● **Task objective**: Retype the annual review below word for word, everything from "- What did I" down to "well this year.".

Top of Study text

In the review, I will answer three (and a half) questions:
- What went well this year?
- What didn’t go so well this year?
- What did I learn, and what am I working toward?
Before we begin, it is worth noting that every Annual Review is a personal process. This is simply an overview of what my year looked like, not advice for how you should live your life. (That said, you are always welcome to use this general format for your own Annual Review --- thx James Clear)
1. What went well this year?
A couple of things went well this year.
I worked with Jordan B. Peterson (“12 Rules for Life” author). By proxy, through an agency, I was working with Jordan and his team, as well as with Mikhaila Peterson, his daughter. The agency is my first U.S.-based client, and I had been writing and editing for a high-caliber client and author that Jordan Peterson is, which lasted for 6 months. That meant 6 months of intellectual stimulation and awe. Writing included writing titles, so at the end of the contract with him, I wrote this title:
The Existential Bloody Catastrophe of the Left
in Their Destruction of Patriarchal Hierarchies
That Are Not Predicated on Power
but the Highest Universal Human Principles
Which Boils Down to Christ
It was a fun time coming up with a title that sums up one of Jordan’s core messages.

Bottom of Study text
Top of Data provided

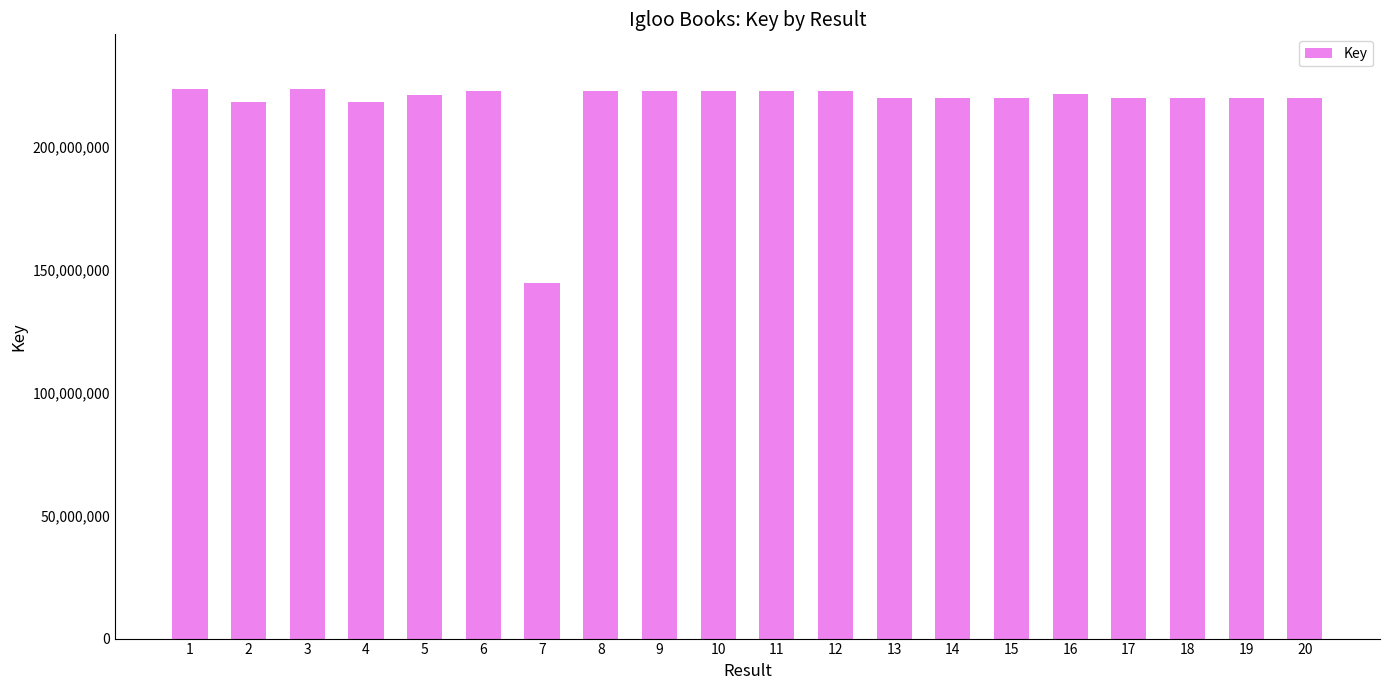

What is the minimum value shown in the chart?

144532423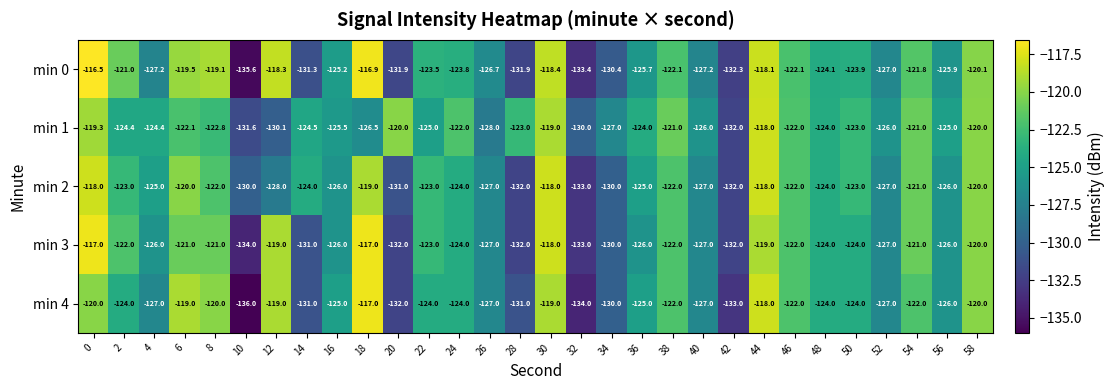

What is the total value across all series at 54?

-606.8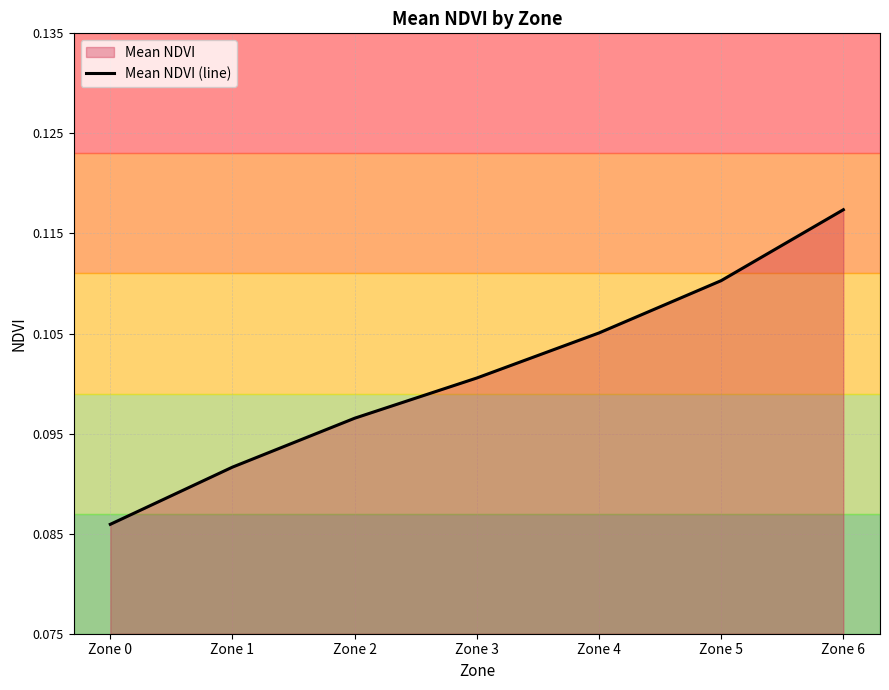

The chart shows a value of 0.1 at Zone 5. True or false?

True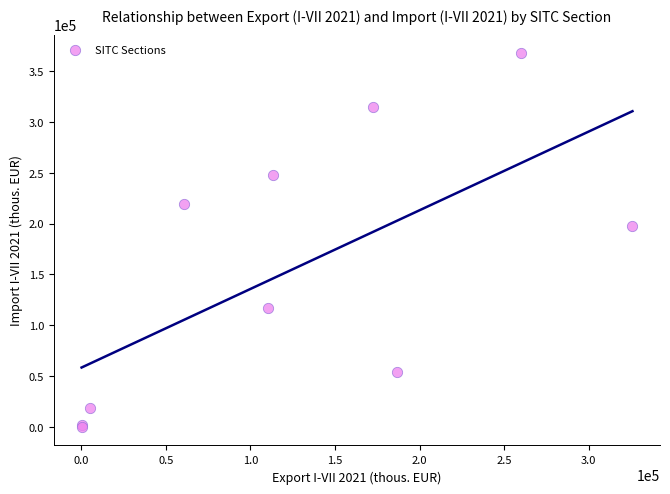

What Y value in the scatter plot is closest to 183767?

197967.4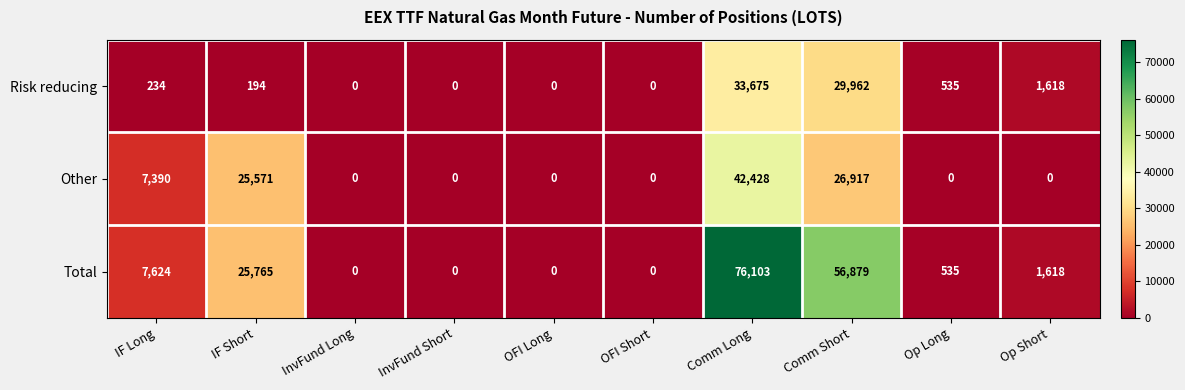

Between Comm Long and Op Short, which series saw the biggest shift?

Total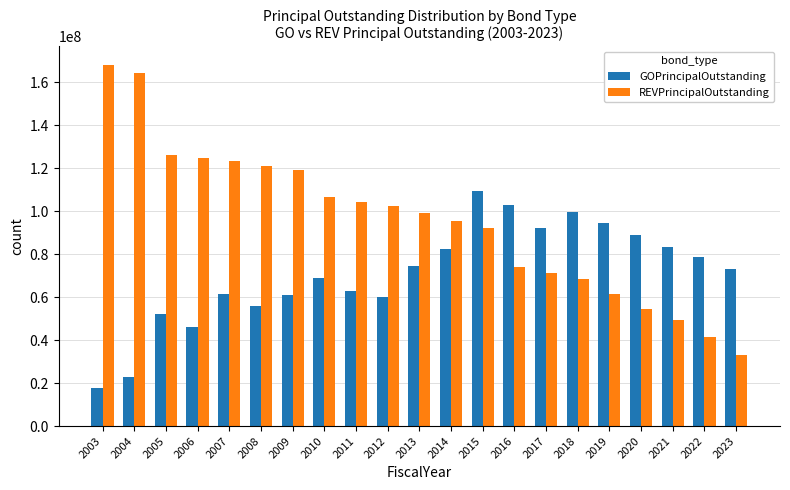

True or false: REVPrincipalOutstanding has a value of 121090000 at 2008.

True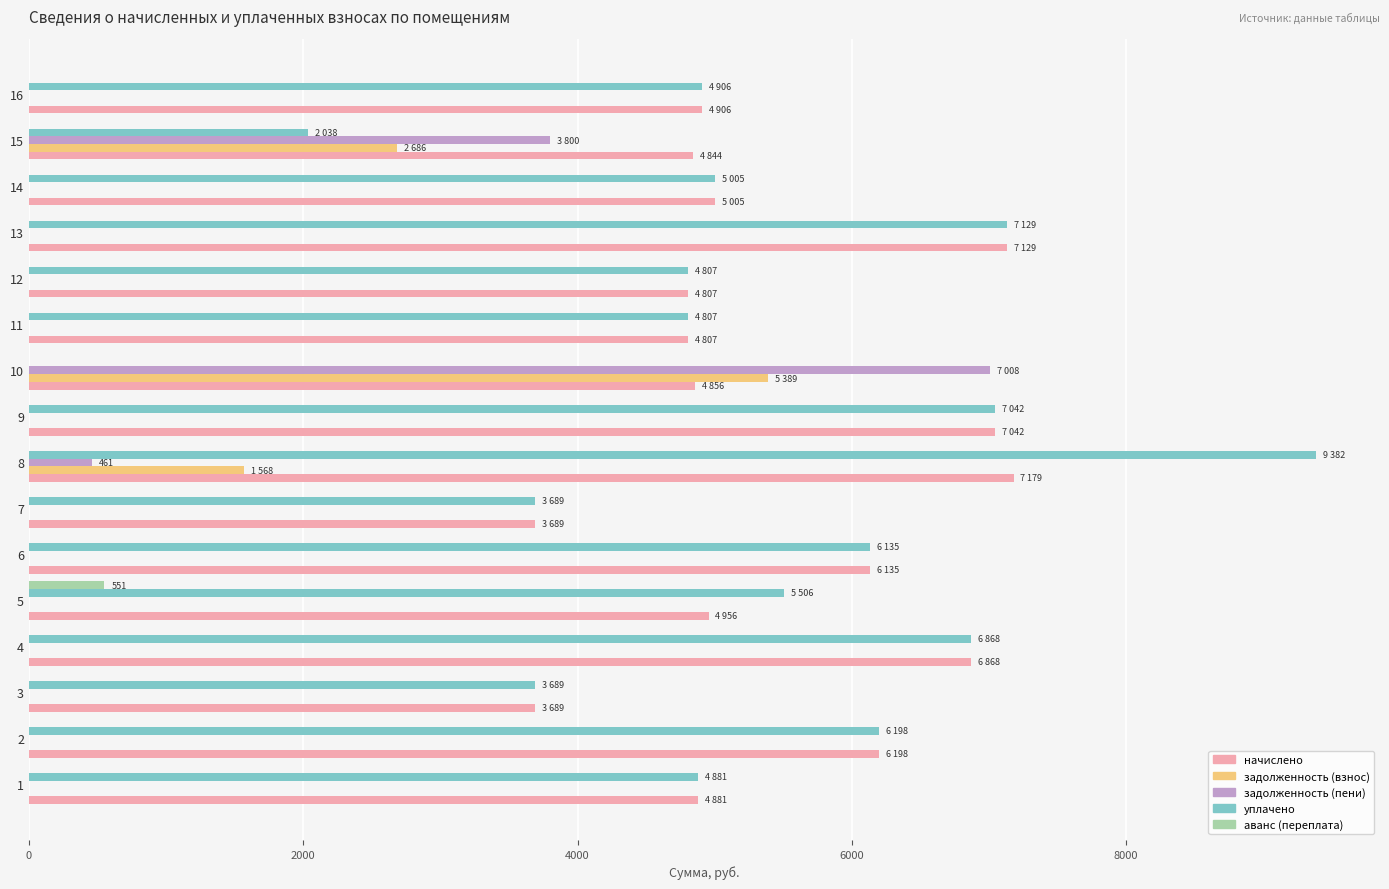

What is the sum of all аванс (переплата) values?

550.6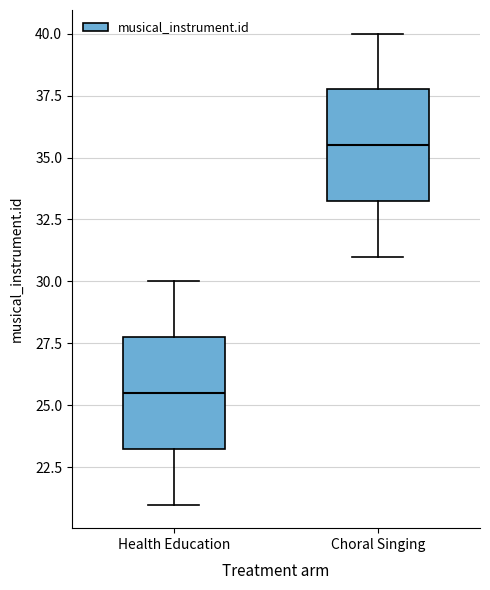

Reading left to right, read every box against the y-axis: the position of its median line, the range the box covers, and the ends of its whiskers. The values are not printed on the chart, so give them approximately, as read against the axis.

Health Education: median 25.5, box 23.5 to 28.0, whiskers 21.0 to 30.0
Choral Singing: median 35.5, box 33.5 to 38.0, whiskers 31.0 to 40.0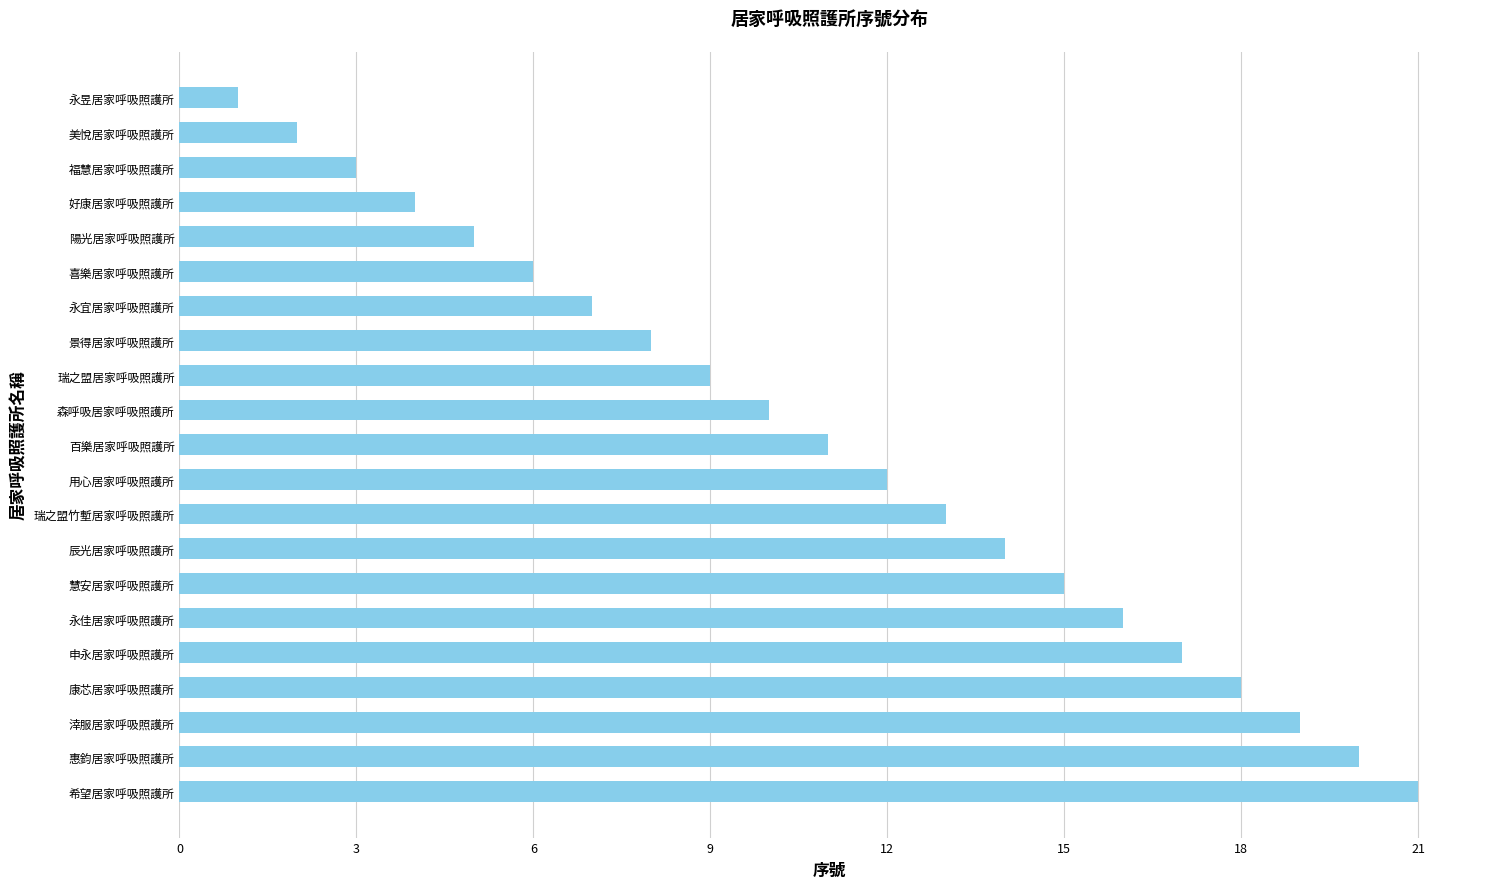

What position from the bottom is 美悅居家呼吸照護所?

20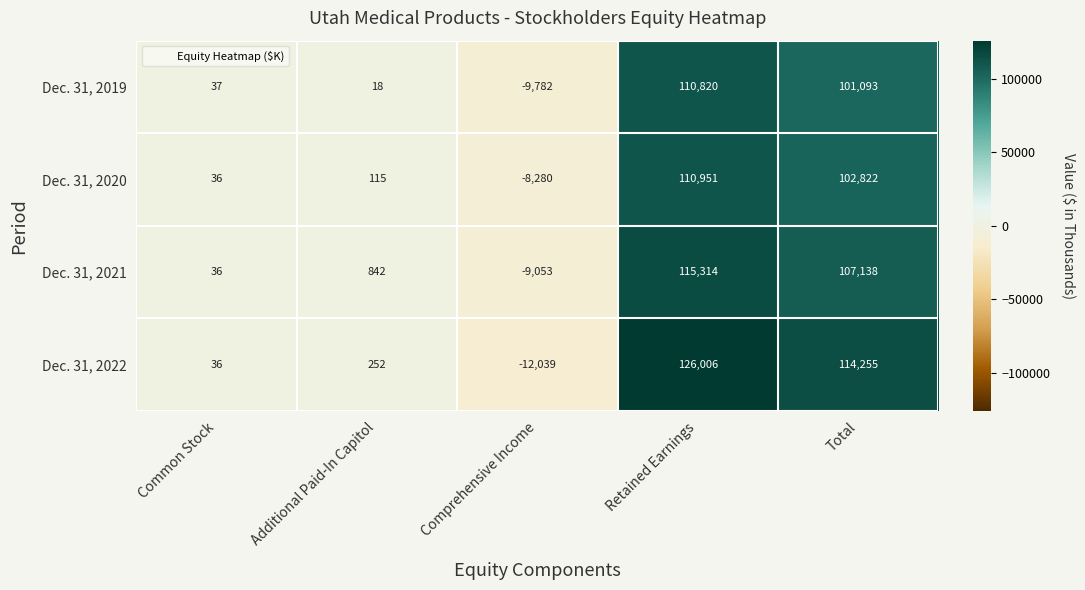

The Dec. 31, 2019 series shows -9782 at Comprehensive Income. True or false?

True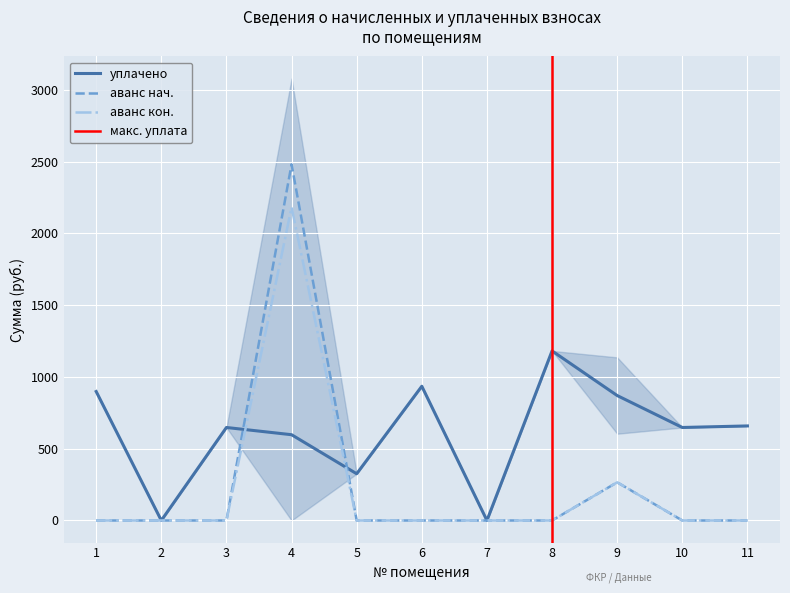

What is the difference between the maximum and minimum values in the аванс (переплата) кон. series?

2182.5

Bottom of Data provided

● **Worked solution**:
- What did I learn, and what am I working toward?
Before we begin, it is worth noting that every Annual Review is a personal process. This is simply an overview of what my year looked like, not advice for how you should live your life. (That said, you are always welcome to use this general format for your own Annual Review --- thx James Clear)
1. What went well this year?
A couple of things went well this year.